***** Supplied text

# Vistana Reviews are way too high



## Wonka (Mar 10, 2008)

I just posted a very negative review on Vistana, and am puzzled by all the positive reviews.  We stayed only the last two nights of our week after confirming not once, but 3-4 times our unit would be in the Lakes.  As you might guess, we were booked into the Fountains area.  I don't like being lied to by management.I complained the next day, but the Manager essentially said he had no idea who said we'd be in the Lakes and didn't bother to apologize.  The furniture and interior all looked 20 years old.  the unit was dirty, furniture badly worn & soiled, carpet soiled, grout peeling off, and the cabinets were the cheapest I've ever seen and marred and chipped badly. OK.  We could stand it for two nights and did.  Also, the rudeness of the maid banging on the door 45 minutes before our check-out time, and then another telephone reminder at 9:59am was annoying.  Vistana used to be a first class timeshare.  I guess they no longer care.


----------



## london (Mar 10, 2008)

*Vistana Review*

You wonder why Sheraton would let certain sections of Vistana go down so badly.

Units in the condition you describe would be hard to stay in.

The attitude of management could also be much better.

Seems like all Sheraton Resorts should have the same standards for acceptable units as to furnishings, decor, and cleanliness.


----------



## arlene22 (Mar 10, 2008)

There is a huge variation in the quality of the different sections at VR, therefore huge variations in reviews. I've been in one of those horrible rooms, so I feel your pain. I've also stayed in absolutely beautiful Cascades units that were among the nicest I've seen. Many of the older sections are undergoing special assessments/renovations, so hopefully the consistency among the various sections will improve.


----------



## timeos2 (Mar 10, 2008)

**********
***** Given records

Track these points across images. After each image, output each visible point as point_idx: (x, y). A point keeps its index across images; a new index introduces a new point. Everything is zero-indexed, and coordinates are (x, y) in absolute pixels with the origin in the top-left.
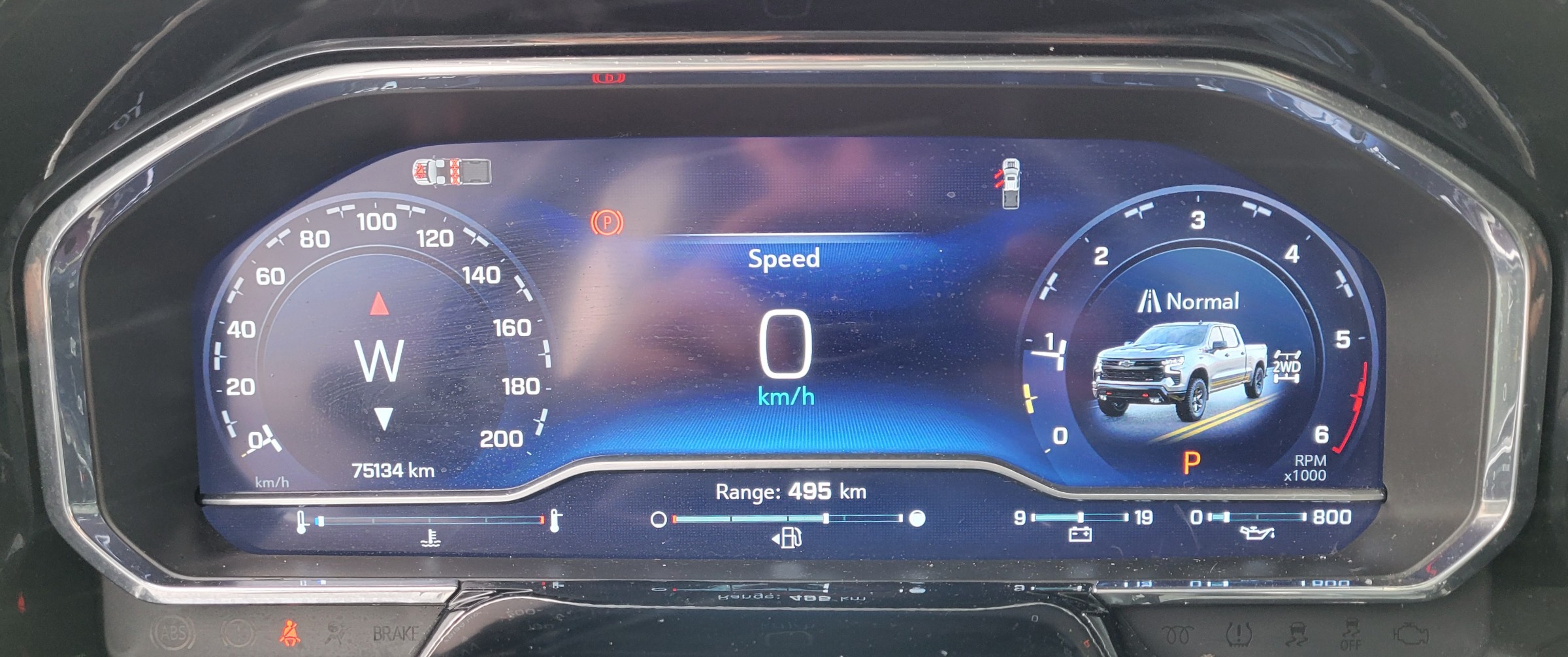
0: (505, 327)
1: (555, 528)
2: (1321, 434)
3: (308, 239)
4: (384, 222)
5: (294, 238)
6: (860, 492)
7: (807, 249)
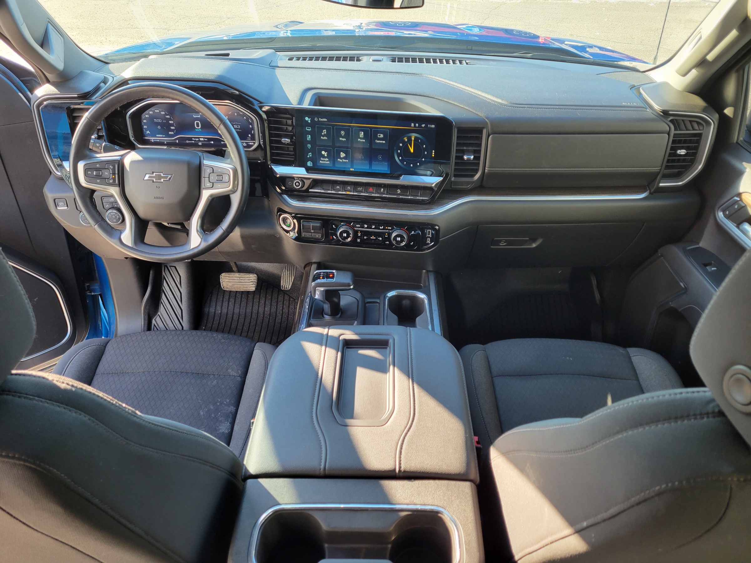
0: (170, 122)
1: (177, 142)
2: (250, 135)
3: (150, 113)
4: (158, 111)
5: (149, 112)
6: (207, 140)
7: (199, 115)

**********

Exercise set —
1) Reproduce the Vistana forum thread word for word between "## arlene22 (Mar" and "timeos2 (Mar 10, 2008)", inclusive.
2) In the Vistana forum thread, which area did Wonka end up booked into instead of the Lakes?
3) Write what comes next in the Vistana forum thread, picking up after its last line.
You won't need the rows for any of this.

Responses —
1)
## arlene22 (Mar 10, 2008)

There is a huge variation in the quality of the different sections at VR, therefore huge variations in reviews. I've been in one of those horrible rooms, so I feel your pain. I've also stayed in absolutely beautiful Cascades units that were among the nicest I've seen. Many of the older sections are undergoing special assessments/renovations, so hopefully the consistency among the various sections will improve.


----------



## timeos2 (Mar 10, 2008)

2) The Fountains area.

3)
*Too big Too variable.  Ratings become useless*

It isn't just Vistana. It's all of the mega-resorts that have SO many sections and Associations all under one RCI/II code & ranking.  Recently OLCC was split into 4 sections - still not enough but better - while others like Wastegate & Vistana continue to act like the newest or most recently renovated represent all units when nothing could be further from the truth.  The variation between buildings - forget sections - can be from a top experience to a "I'd never stay there again" result.  It is a shame and makes it very hard to recommend any of these resorts as the unit can not be guaranteed.  

Until RCI/II insist on consistency this will never be solved and you have to ignore the ratings as well as the TUG Reviews unless you know where you'll be placed. Feel lucky?


----------



## lprstn (Mar 10, 2008)

In defense of Vistana, they are renovating the rooms, I should know as I just paid and extra $1100 assessment fee to redo the fountains section.  Also, I understand your anger, as I was an owner, and while staying in one of the older (but not dirty) rooms, told the salesperson, why would I purchase an upgrade when the one I purchased looked as bad as it did.  I told him I should put my money somewhere that consistently updates and maintains its property.  How can they talk about Sheraton standards when they put you in a Motel 8 room?


----------



## hopetotimeshare (Mar 12, 2008)

*Looking forward to seeing renovations*

I really hope that Vistana renovates all of the phases as they have with our Lakes unit.  I hate to see that people are so unhappy there.  

Like others, we were assessed this year for our Lakes week and we were just sent a virtual tour link of an actual completed unit via email and it looks great.  I didn't have a problem with the resort or phase we stayed in before but now it seems that it will be really nice. We leave in a few weeks so I will certainly be posting view as soon as we return.  Has anyone stayed in a newly renovated Lakes unit yet?


----------



## rickandcindy23 (Mar 12, 2008)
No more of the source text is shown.